Role of p53 up-regulated modulator of apoptosis and phosphorylated Akt in melanoma cell growth, apoptosis, and patient survival.

Malignant melanoma is an aggressive and chemoresistant form of skin cancer characterized by rapid metastasis and poor patient prognosis. The development of innovative therapies with improved efficacy is critical to treatment of this disease. Here, we show that aberrant expression of two proteins, p53 up-regulated modulator of apoptosis (PUMA) and phosphorylated Akt (p-Akt), is associated with poor patient survival. Using tissue microarray analysis, we found that patients exhibiting both weak PUMA expression and strong p-Akt expression in their melanoma tumor tissue had significantly worse 5-year survival than patients with either weak PUMA or strong p-Akt expression alone (P < 0.001). Strikingly, no patients exhibiting strong PUMA expression and weak p-Akt expression in primary tumor tissue died within 5 years of diagnosis. We propose a two-pronged therapeutic strategy of (a) boosting PUMA expression and (b) inhibiting Akt phosphorylation in melanoma tumor tissue. Here, we report that a recombinant adenovirus containing human PUMA cDNA (ad-PUMA) efficiently inhibits human melanoma cell survival in vitro, rapidly induces apoptosis, and dramatically suppresses human melanoma tumor growth in a severe combined immunodeficient mouse xenograft model. In melanoma cells strongly expressing p-Akt, we show that Akt/protein kinase B signaling inhibitor-2 (API-2; a small-molecule Akt inhibitor) reduces cell survival in a dose- and time-dependent manner and enhances ad-PUMA-mediated growth inhibition of melanoma cells. Finally, we show that, by combining ad-PUMA and API-2 treatments, human melanoma tumor growth can be inhibited by >80% in vivo compared with controls. Our results suggest that a strategy to correct dysregulated PUMA and p-Akt expression in malignant melanoma may be an effective therapeutic option.

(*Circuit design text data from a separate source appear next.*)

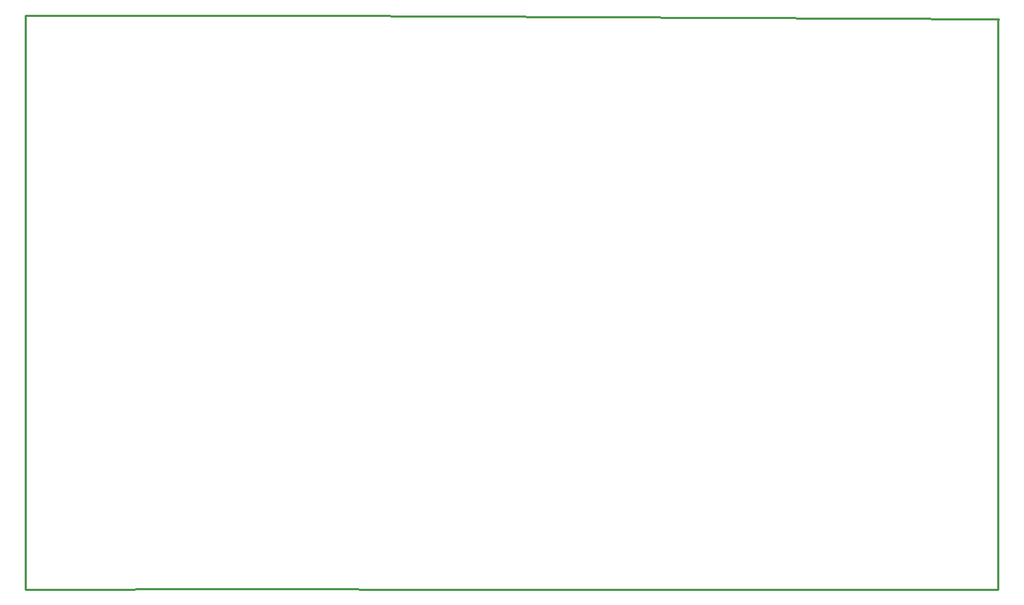
<source format=gko>
G04 Layer: BoardOutlineLayer*
G04 EasyEDA v6.5.9, 2022-08-08 08:54:15*
G04 dbf975fc70ca49248872ab73744ea534,d11c6626c55947548156d30ff75eed07,10*
G04 Gerber Generator version 0.2*
G04 Scale: 100 percent, Rotated: No, Reflected: No *
G04 Dimensions in millimeters *
G04 leading zeros omitted , absolute positions ,4 integer and 5 decimal *
%FSLAX45Y45*%
%MOMM*%

%ADD10C,0.2540*%
D10*
X11696700Y6858000D02*
G01*
X11684000Y6845300D01*
X11684000Y0D01*
X11683977Y0D01*
X11683977Y0D02*
G01*
X5422897Y-2D01*
X2628897Y12697D01*
X12700Y0D01*
X14223Y6899904D01*
X14223Y6899904D02*
G01*
X3594097Y6899904D01*
X11696672Y6857984D01*

%LPD*%
M02*

</source>
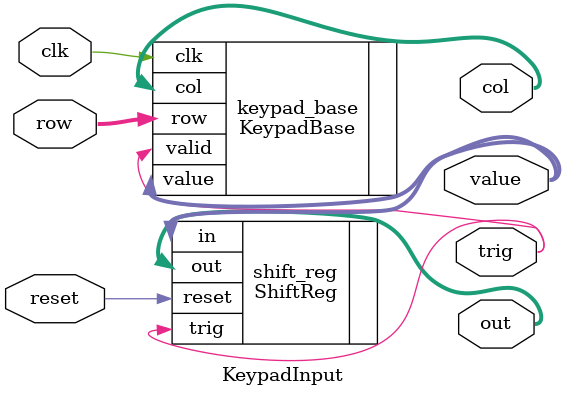
<source format=sv>

module KeypadInput #(
    parameter DIGITS = 4
) (
    input clk,
    input reset,
    input [3:0] row,
    output [3:0] col,
    output [(DIGITS*4)-1:0] out,
    output [3:0] value,
    output trig
);

    KeypadBase keypad_base (
        .clk(clk),
        .row(row),
        .col(col),
        .value(value),
        .valid(trig)
    );

    ShiftReg #(.COUNT(DIGITS)) shift_reg (
        .trig(trig),
        .in(value),
        .out(out),
        .reset(reset)
    );
    
endmodule
</source>
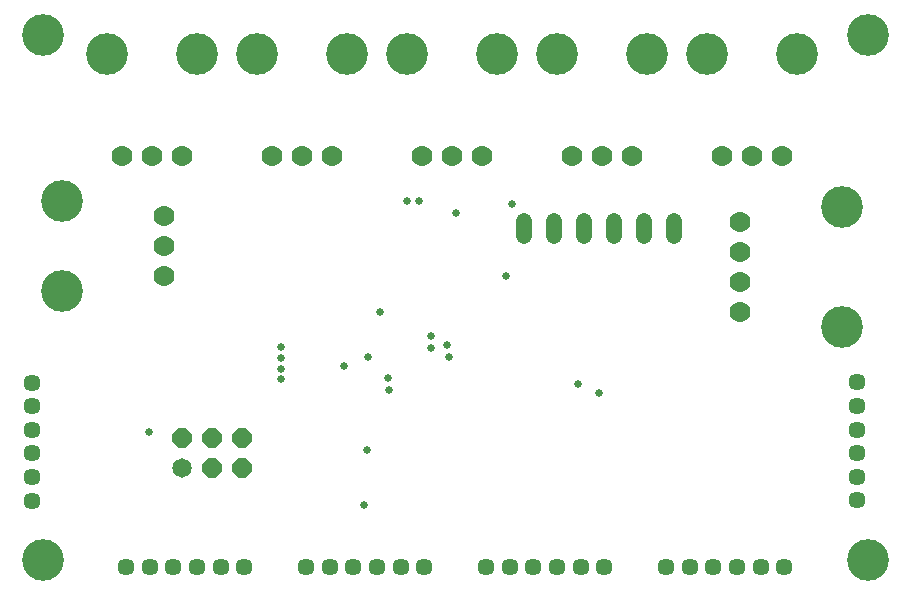
<source format=gbr>
G04 EAGLE Gerber RS-274X export*
G75*
%MOMM*%
%FSLAX34Y34*%
%LPD*%
%INSoldermask Bottom*%
%IPPOS*%
%AMOC8*
5,1,8,0,0,1.08239X$1,22.5*%
G01*
%ADD10C,3.527000*%
%ADD11C,1.765300*%
%ADD12C,3.530600*%
%ADD13C,1.651000*%
%ADD14P,1.787026X8X22.500000*%
%ADD15C,1.447800*%
%ADD16C,1.346200*%
%ADD17C,0.652000*%


D10*
X31750Y31750D03*
X730250Y31750D03*
X730250Y476250D03*
X31750Y476250D03*
D11*
X622300Y266700D03*
X622300Y292100D03*
X622300Y317500D03*
X622300Y241300D03*
D12*
X708660Y228600D03*
X708660Y330200D03*
D13*
X149860Y109220D03*
D14*
X175260Y109220D03*
X200660Y109220D03*
X149860Y134620D03*
X175260Y134620D03*
X200660Y134620D03*
D11*
X99060Y373380D03*
X124460Y373380D03*
X149860Y373380D03*
D12*
X86360Y459740D03*
X162560Y459740D03*
D11*
X226060Y373380D03*
X251460Y373380D03*
X276860Y373380D03*
D12*
X213360Y459740D03*
X289560Y459740D03*
D11*
X353060Y373380D03*
X378460Y373380D03*
X403860Y373380D03*
D12*
X340360Y459740D03*
X416560Y459740D03*
D11*
X480060Y373380D03*
X505460Y373380D03*
X530860Y373380D03*
D12*
X467360Y459740D03*
X543560Y459740D03*
D11*
X607060Y373380D03*
X632460Y373380D03*
X657860Y373380D03*
D12*
X594360Y459740D03*
X670560Y459740D03*
D15*
X102489Y25400D03*
X122555Y25400D03*
X142367Y25400D03*
X162433Y25400D03*
X182499Y25400D03*
X202565Y25400D03*
X254889Y25400D03*
X274955Y25400D03*
X294767Y25400D03*
X314833Y25400D03*
X334899Y25400D03*
X354965Y25400D03*
X407289Y25400D03*
X427355Y25400D03*
X447167Y25400D03*
X467233Y25400D03*
X487299Y25400D03*
X507365Y25400D03*
X559689Y25400D03*
X579755Y25400D03*
X599567Y25400D03*
X619633Y25400D03*
X639699Y25400D03*
X659765Y25400D03*
X721360Y82169D03*
X721360Y102235D03*
X721360Y122047D03*
X721360Y142113D03*
X721360Y162179D03*
X721360Y182245D03*
X22860Y181991D03*
X22860Y161925D03*
X22860Y142113D03*
X22860Y122047D03*
X22860Y101981D03*
X22860Y81915D03*
D16*
X439420Y306324D02*
X439420Y318516D01*
X464820Y318516D02*
X464820Y306324D01*
X490220Y306324D02*
X490220Y318516D01*
X515620Y318516D02*
X515620Y306324D01*
X541020Y306324D02*
X541020Y318516D01*
X566420Y318516D02*
X566420Y306324D01*
D11*
X134620Y322580D03*
X134620Y297180D03*
X134620Y271780D03*
D12*
X48260Y335280D03*
X48260Y259080D03*
D17*
X306324Y124460D03*
X287020Y195580D03*
X304292Y78232D03*
X324556Y186136D03*
X350520Y335280D03*
X485140Y180340D03*
X325120Y175260D03*
X340360Y335280D03*
X502920Y172720D03*
X317500Y241300D03*
X121920Y139700D03*
X381762Y325628D03*
X429260Y332740D03*
X233680Y211892D03*
X233680Y202804D03*
X233934Y193716D03*
X233934Y184628D03*
X307340Y203200D03*
X360680Y220980D03*
X375920Y203200D03*
X374368Y213360D03*
X424180Y271780D03*
X360680Y210820D03*
M02*

</source>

PUMA expression is significantly reduced in human cutaneous melanomas.

Cutaneous malignant melanoma is an aggressive form of skin cancer, characterized by strong chemoresistance and poor patient prognosis. The molecular mechanisms underlying its resistance to chemotherapy remain unclear but are speculated to involve the dysregulation of apoptotic pathways. In this study, we sought to determine whether PUMA (p53 upregulated modulator of apoptosis) contributes to human melanoma formation, tumor progression, and survival. We used tissue microarray and immunohistochemistry to examine PUMA expression in 107 primary melanomas, 51 metastatic melanomas, and 64 dysplastic nevi. Here we report that PUMA expression is significantly weaker in primary melanomas compared to dysplastic nevi (P<0.0001), and is further reduced in metastatic melanomas compared to primary tumors (P=0.001). We show that weak PUMA expression in melanoma correlates with poorer overall and disease-specific 5-year survival (P<0.005 and P<0.001, respectively) of melanoma patients and that PUMA expression in tumor tissue is an independent predictor of both overall and disease-specific 5-year survival (P=0.05). Additionally, we show that exogenous PUMA expression in human melanoma cell lines (both wild type and mutant p53) results in significant apoptotic cell death. Our results suggest that PUMA expression may be an important prognostic marker for human melanoma and that adenoviral delivery of PUMA sensitizes melanoma cells to apoptosis.